— begin PASSAGE —

Central to note is that for species overlapping with the original reference set, parameters are nearly indistinguishable from the results of Proppe and Kircher's study12 using an identical methodology (Fig. S4–S6†). Both E and N parameters differ by less than 0.01 units on average, while sN parameters deviate by less than 0.1%. The decrease in model error can therefore be attributed almost entirely to the newly added species. The trends observed for differences between the database parameters and the parameters of this work also apply to all species, regardless of whether they were part of the expansion or the established reference set. Combined, these observations imply that the change in parameters for the added species can be mainly attributed to the data selection criteria. Therefore, if the parameters of the established reference set were fixed to the values reported by Proppe and Kircher, the optimised parameters for added species would be expected to differ marginally.12 When adhering to the data selection criteria of the described methodology, these findings validate the decision by Ammer et al. to keep many parameters constant during the expansion of the reference set in 2012.11
For characterising the effect the total number of reactions has on the model, a sequence of 156 successive reaction removals was determined with the “least connective reaction” algorithm, for which all initial species continue to fulfill the data selection criteria outlined in section 3.1. The number of remaining valid reactions can be determined by subtracting the number of removed reactions from 287, the total number of valid reactions in the reference set.
The model error ε (eqn (4)) for the sequence of subsets shown in black in Fig. 7 stays nearly constant until 26 reactions are removed, before steadily decreasing to about half of its original value afterwards. The latter may be a sign of overfitting caused by a high (and constant) number of free parameters in relation to the number of reactions. Fig. 8 shows the N parameters of all nucleophiles for the sequence. Their increasingly erratic behavior, especially for small subsets at the end of the sequence, serves as further evidence for overfitting. Generally, overfitted models poorly match data outside of the optimisation sample due to parameters adjusting to random errors, noise or factors irrelevant for the underlying true relationships.

— end PASSAGE —
— begin DATA SUPPLIED —

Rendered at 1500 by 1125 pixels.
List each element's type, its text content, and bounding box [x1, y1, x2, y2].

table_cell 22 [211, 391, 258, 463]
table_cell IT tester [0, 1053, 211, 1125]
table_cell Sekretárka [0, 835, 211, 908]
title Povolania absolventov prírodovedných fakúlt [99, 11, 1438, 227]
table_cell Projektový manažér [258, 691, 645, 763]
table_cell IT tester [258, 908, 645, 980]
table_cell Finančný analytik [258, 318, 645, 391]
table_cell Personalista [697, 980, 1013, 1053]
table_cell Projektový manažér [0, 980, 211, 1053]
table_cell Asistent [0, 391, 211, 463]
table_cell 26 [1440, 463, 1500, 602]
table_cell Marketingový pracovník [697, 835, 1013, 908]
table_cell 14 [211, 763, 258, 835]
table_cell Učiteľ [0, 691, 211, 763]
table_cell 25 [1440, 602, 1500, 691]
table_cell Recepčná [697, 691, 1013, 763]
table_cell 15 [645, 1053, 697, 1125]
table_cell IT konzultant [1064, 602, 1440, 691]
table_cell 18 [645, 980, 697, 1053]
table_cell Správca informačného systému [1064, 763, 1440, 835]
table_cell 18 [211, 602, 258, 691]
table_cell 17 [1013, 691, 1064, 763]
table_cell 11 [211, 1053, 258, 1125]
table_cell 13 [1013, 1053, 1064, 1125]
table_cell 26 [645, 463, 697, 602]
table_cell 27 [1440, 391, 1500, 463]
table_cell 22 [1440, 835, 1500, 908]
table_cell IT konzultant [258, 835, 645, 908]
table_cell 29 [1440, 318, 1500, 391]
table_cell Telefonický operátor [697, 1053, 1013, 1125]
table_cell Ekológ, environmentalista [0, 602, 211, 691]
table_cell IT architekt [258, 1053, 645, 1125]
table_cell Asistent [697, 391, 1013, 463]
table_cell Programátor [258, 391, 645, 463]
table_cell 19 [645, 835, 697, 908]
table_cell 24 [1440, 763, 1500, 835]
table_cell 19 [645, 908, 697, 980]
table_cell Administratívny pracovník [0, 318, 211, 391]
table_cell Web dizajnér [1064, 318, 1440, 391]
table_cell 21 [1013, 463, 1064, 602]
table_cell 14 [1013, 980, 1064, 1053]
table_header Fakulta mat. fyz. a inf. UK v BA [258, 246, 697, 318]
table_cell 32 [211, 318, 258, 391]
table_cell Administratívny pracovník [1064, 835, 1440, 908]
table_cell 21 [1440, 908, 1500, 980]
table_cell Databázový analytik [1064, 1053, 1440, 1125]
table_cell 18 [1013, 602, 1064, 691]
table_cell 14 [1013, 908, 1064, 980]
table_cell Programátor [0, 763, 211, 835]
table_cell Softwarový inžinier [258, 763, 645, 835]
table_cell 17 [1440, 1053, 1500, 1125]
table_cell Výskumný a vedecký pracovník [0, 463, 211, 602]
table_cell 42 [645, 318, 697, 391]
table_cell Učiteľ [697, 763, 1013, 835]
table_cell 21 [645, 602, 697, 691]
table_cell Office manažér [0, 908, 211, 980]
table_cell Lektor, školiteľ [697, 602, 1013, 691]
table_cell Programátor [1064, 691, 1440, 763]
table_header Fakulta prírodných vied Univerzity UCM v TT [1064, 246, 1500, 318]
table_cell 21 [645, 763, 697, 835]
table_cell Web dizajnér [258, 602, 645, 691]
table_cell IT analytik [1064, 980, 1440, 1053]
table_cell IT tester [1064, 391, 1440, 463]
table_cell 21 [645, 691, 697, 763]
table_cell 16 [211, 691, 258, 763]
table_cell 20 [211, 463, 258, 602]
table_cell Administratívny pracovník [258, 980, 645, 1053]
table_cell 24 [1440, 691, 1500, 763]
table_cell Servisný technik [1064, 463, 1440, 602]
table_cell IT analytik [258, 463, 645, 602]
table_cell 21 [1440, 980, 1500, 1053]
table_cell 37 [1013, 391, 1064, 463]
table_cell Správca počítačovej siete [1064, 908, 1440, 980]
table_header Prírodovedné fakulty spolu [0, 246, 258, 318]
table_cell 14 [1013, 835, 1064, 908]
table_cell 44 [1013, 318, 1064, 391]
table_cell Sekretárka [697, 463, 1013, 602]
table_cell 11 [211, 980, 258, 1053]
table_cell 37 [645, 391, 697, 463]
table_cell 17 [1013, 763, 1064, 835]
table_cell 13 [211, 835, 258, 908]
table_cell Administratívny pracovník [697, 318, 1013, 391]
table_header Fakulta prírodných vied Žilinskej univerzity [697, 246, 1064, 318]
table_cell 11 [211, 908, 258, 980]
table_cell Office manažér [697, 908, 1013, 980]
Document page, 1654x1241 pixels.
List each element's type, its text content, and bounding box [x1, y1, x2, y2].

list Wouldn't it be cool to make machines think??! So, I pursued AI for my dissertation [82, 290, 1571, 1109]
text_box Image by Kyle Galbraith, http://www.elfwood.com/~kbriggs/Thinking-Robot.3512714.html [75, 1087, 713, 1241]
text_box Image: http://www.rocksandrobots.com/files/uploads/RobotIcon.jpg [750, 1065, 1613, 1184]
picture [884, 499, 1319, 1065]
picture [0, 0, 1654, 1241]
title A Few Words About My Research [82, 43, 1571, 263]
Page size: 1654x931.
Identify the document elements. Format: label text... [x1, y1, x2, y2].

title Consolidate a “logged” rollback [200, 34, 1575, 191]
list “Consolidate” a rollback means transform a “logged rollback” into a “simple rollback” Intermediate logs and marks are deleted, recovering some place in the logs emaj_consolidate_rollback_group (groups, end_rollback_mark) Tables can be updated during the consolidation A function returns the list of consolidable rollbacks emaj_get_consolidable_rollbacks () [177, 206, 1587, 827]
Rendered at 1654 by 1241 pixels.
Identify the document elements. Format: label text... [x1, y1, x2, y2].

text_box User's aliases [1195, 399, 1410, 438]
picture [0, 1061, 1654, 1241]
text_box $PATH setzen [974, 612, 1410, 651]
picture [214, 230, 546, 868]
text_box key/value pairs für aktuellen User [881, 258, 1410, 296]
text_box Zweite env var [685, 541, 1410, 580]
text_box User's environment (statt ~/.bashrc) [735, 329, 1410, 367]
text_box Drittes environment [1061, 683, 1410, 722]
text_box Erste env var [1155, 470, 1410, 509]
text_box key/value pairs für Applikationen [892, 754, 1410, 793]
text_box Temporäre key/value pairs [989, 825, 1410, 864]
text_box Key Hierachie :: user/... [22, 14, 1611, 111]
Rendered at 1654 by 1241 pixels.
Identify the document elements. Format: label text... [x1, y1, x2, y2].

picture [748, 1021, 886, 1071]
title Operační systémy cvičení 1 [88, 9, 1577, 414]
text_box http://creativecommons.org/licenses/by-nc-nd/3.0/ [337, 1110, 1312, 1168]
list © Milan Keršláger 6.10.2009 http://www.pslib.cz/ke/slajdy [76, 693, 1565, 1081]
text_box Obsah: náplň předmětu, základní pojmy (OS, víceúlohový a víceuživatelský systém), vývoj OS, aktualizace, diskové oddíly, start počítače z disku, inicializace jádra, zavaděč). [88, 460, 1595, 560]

— end DATA SUPPLIED —

* TO DO:
• a. From the passage on the reference set, reproduce the text starting with "The model error" and going on through "underlying true relationships.".
• b. According to the passage on the reference set, what is the total number of valid reactions in the reference set?

* RESPONSES TO THE EXERCISE:
• a.
The model error ε (eqn (4)) for the sequence of subsets shown in black in Fig. 7 stays nearly constant until 26 reactions are removed, before steadily decreasing to about half of its original value afterwards. The latter may be a sign of overfitting caused by a high (and constant) number of free parameters in relation to the number of reactions. Fig. 8 shows the N parameters of all nucleophiles for the sequence. Their increasingly erratic behavior, especially for small subsets at the end of the sequence, serves as further evidence for overfitting. Generally, overfitted models poorly match data outside of the optimisation sample due to parameters adjusting to random errors, noise or factors irrelevant for the underlying true relationships.

• b. 287